**Description of the task**
In the listing that follows, find the line with "3. white plastic molded cap [379,294,493,403]", then copy exactly from it through the line with "Image width covers 63.1°.", leaving out every picture.

**Extracted information**
========

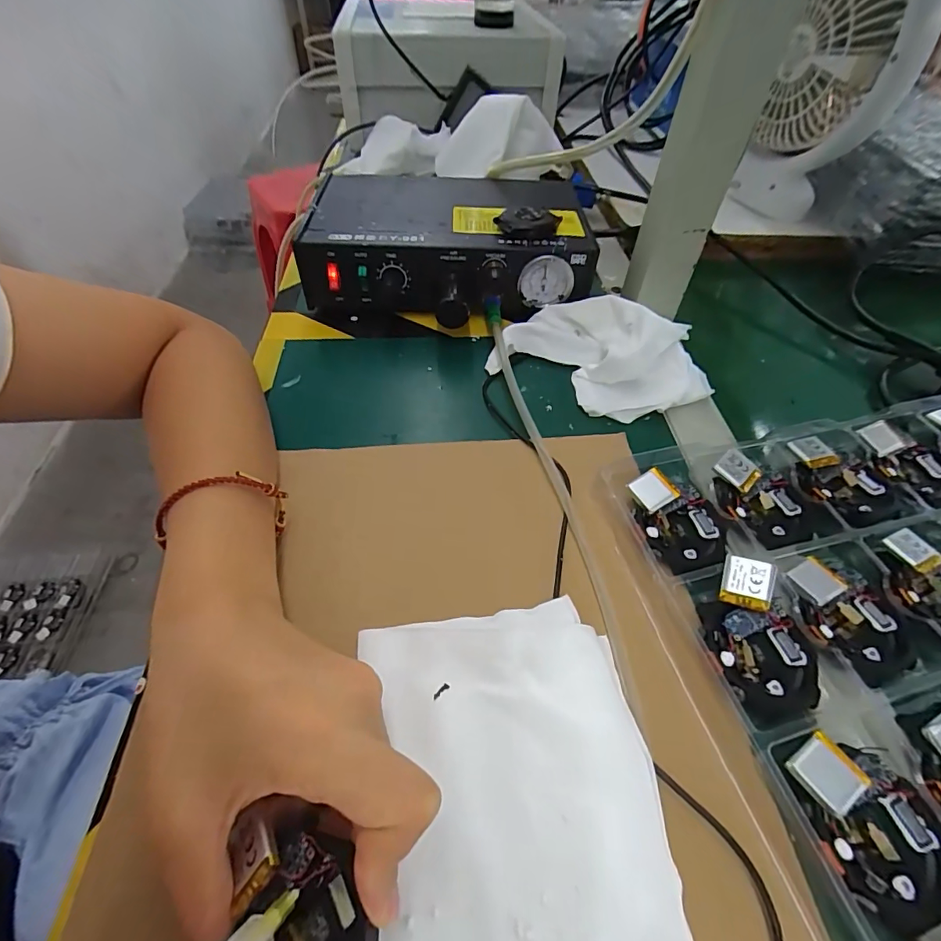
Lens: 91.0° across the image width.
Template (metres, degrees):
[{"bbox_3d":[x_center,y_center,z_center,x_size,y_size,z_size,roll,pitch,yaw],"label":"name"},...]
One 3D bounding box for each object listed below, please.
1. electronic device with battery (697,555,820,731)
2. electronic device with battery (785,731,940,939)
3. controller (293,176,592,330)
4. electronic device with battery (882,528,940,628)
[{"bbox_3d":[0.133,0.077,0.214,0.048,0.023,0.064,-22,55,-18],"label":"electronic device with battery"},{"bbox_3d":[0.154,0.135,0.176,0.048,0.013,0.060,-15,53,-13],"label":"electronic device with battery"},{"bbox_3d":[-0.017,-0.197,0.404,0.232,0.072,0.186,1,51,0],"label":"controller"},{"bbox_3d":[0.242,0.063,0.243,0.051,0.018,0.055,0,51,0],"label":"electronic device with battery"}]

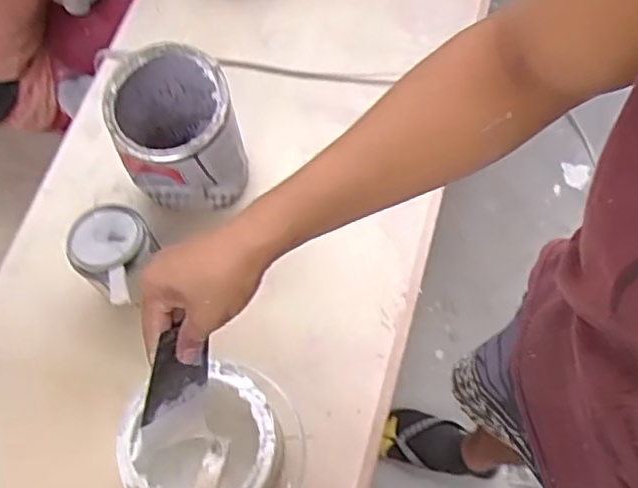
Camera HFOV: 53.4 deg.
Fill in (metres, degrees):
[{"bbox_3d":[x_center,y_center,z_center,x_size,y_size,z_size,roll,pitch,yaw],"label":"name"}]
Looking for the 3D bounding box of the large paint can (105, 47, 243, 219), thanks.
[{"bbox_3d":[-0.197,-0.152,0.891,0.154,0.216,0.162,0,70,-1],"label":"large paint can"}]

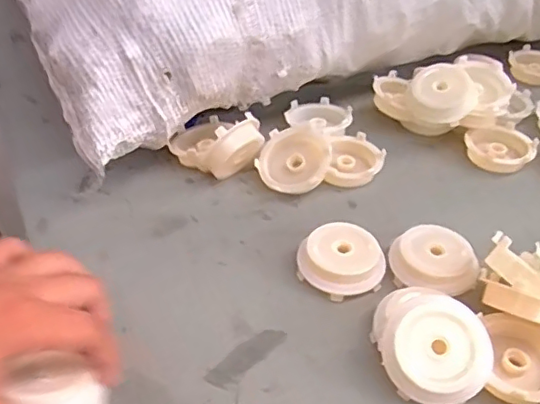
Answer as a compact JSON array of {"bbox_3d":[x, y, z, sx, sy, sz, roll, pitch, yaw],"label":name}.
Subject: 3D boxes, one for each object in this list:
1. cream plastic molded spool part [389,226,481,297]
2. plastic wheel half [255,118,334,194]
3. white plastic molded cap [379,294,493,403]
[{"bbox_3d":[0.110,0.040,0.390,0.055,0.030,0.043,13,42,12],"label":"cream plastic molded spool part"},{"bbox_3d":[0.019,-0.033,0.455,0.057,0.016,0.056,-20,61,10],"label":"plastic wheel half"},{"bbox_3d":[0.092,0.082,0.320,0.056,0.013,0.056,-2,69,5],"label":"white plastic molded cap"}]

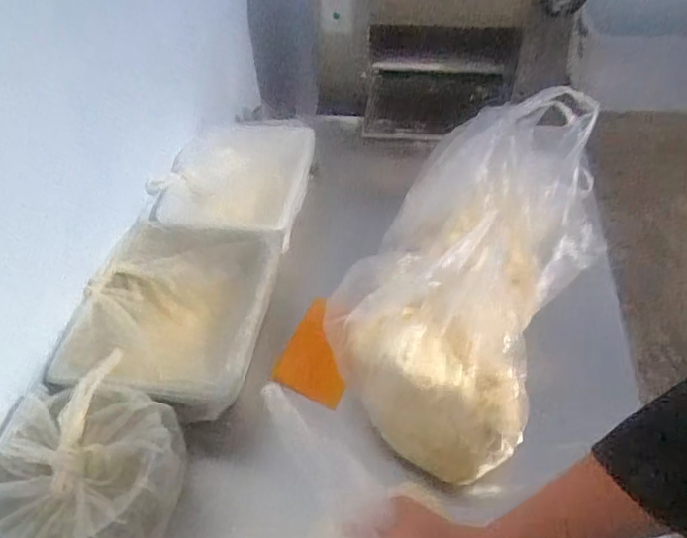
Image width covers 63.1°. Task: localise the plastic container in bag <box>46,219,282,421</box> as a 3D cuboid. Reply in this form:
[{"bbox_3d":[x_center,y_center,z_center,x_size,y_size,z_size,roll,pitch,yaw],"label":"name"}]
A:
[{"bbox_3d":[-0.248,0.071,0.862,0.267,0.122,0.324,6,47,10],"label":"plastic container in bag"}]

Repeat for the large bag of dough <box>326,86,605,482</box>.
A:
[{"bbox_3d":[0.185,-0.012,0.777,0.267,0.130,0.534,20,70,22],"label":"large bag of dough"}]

========

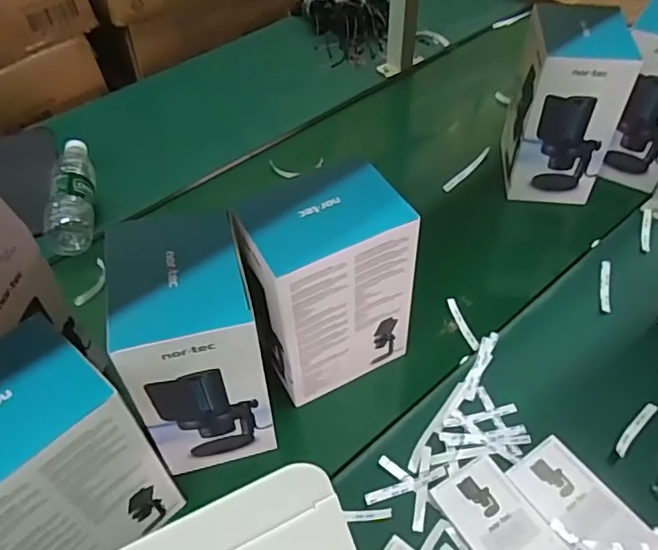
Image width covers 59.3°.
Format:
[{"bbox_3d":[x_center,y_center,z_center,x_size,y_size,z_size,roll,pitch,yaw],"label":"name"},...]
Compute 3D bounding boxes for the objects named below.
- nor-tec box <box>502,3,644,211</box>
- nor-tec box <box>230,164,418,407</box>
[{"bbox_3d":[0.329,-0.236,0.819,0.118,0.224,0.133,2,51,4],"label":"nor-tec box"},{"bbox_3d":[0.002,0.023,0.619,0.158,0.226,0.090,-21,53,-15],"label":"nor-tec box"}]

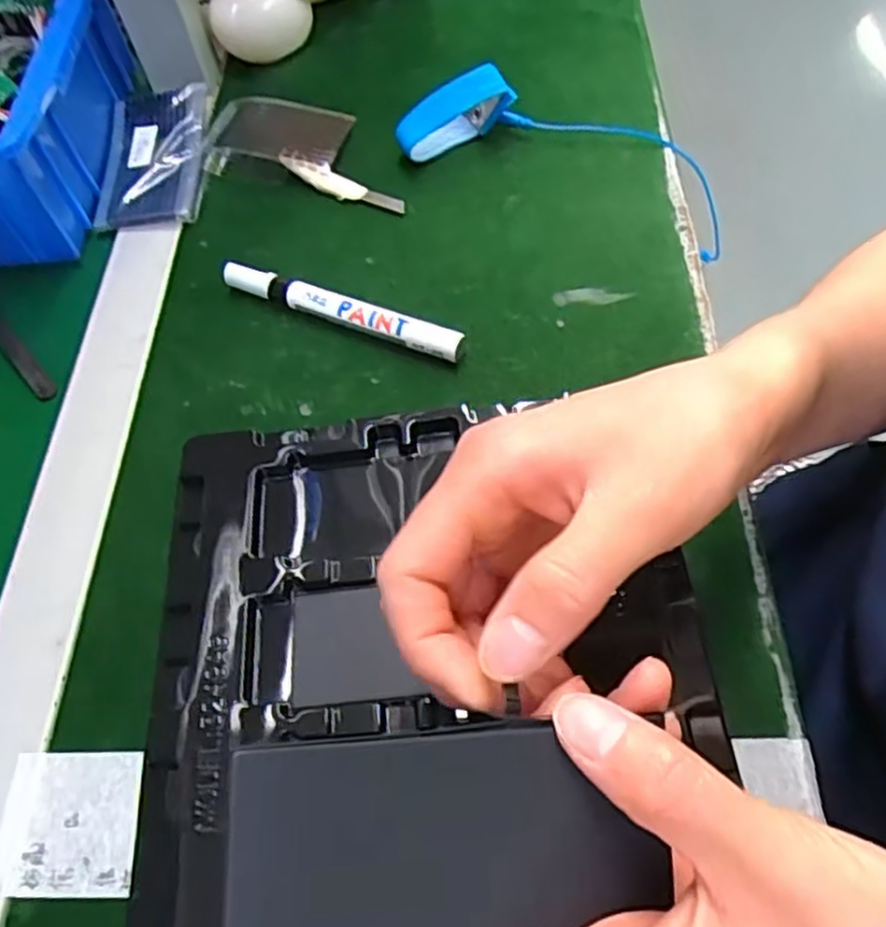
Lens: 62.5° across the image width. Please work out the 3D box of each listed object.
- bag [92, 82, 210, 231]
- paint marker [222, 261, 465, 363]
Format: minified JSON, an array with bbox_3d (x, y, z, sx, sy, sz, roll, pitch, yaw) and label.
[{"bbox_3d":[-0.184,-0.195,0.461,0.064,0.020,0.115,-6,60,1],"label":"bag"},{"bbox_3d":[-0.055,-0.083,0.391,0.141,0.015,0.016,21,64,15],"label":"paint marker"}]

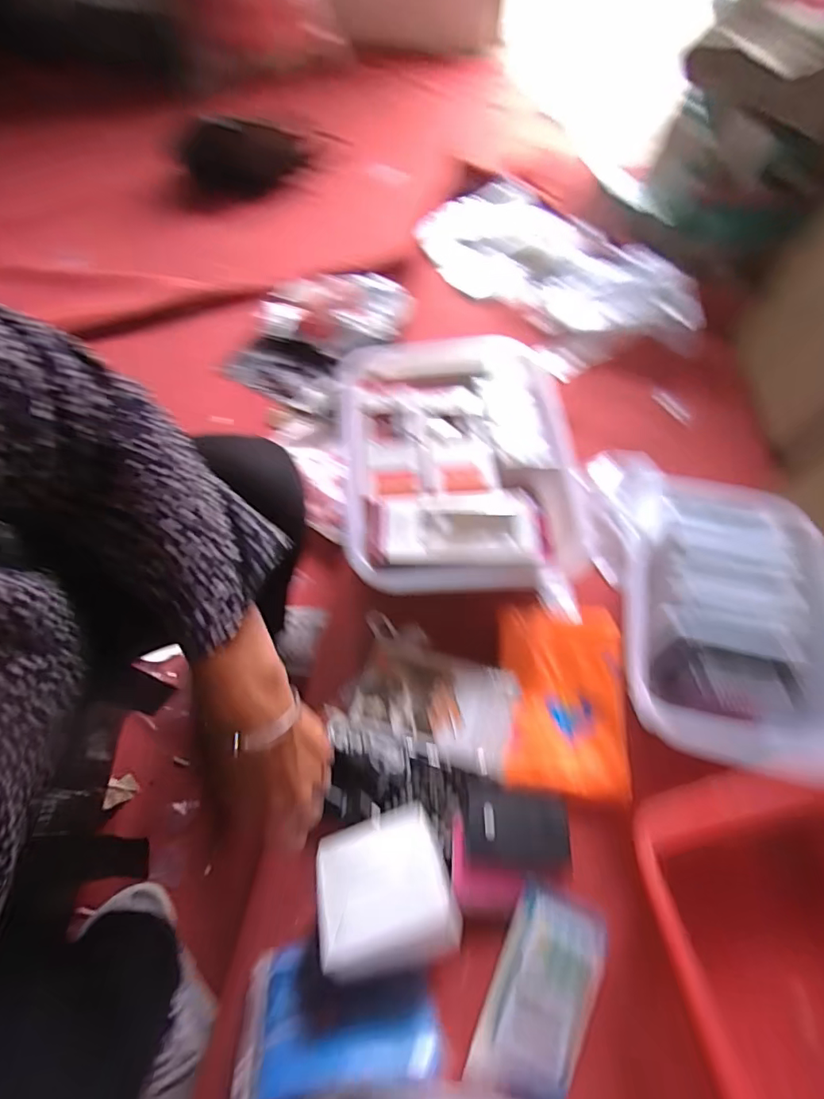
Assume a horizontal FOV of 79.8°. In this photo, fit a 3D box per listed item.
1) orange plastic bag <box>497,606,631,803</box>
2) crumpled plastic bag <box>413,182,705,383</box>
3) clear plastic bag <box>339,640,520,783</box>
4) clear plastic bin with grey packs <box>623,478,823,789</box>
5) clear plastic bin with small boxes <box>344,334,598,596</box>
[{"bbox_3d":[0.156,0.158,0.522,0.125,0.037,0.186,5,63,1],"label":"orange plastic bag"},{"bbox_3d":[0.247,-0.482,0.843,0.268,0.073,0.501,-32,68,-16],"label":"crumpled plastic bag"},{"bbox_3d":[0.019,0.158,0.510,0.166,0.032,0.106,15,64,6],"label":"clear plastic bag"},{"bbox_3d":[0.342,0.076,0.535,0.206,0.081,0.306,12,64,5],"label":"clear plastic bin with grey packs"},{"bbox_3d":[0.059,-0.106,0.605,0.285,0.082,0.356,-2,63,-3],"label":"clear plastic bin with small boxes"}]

========

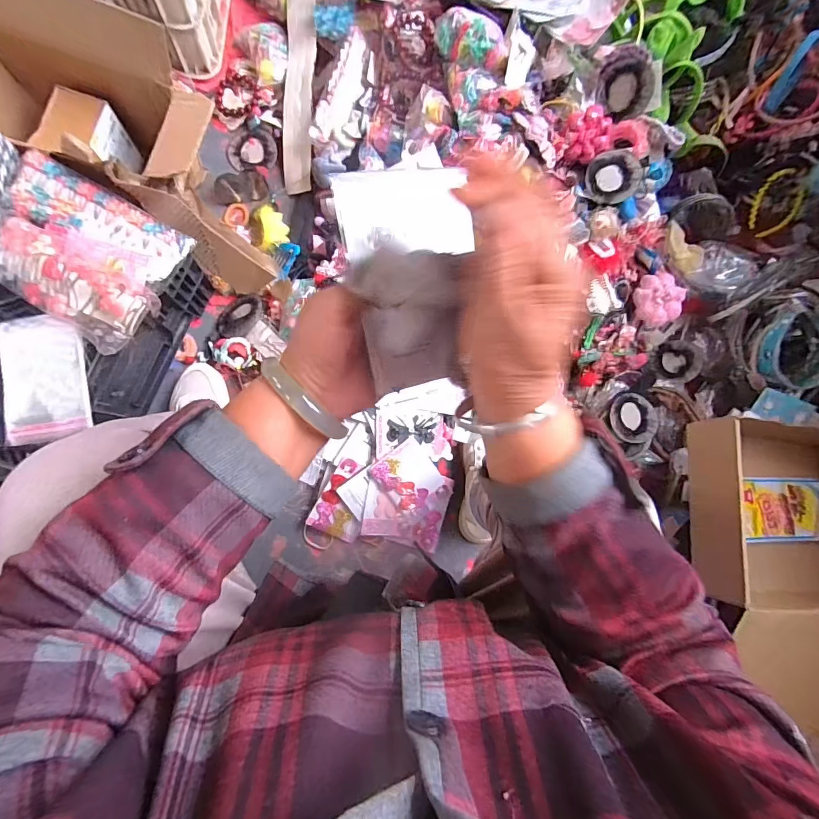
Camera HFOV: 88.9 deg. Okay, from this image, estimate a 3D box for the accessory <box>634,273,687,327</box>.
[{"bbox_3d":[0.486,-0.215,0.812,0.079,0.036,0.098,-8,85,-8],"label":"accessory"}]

========

**Exercise answer**
3. white plastic molded cap [379,294,493,403]
[{"bbox_3d":[0.110,0.040,0.390,0.055,0.030,0.043,13,42,12],"label":"cream plastic molded spool part"},{"bbox_3d":[0.019,-0.033,0.455,0.057,0.016,0.056,-20,61,10],"label":"plastic wheel half"},{"bbox_3d":[0.092,0.082,0.320,0.056,0.013,0.056,-2,69,5],"label":"white plastic molded cap"}]

Image width covers 63.1°. Task: localise the plastic container in bag <box>46,219,282,421</box> as a 3D cuboid. Reply in this form:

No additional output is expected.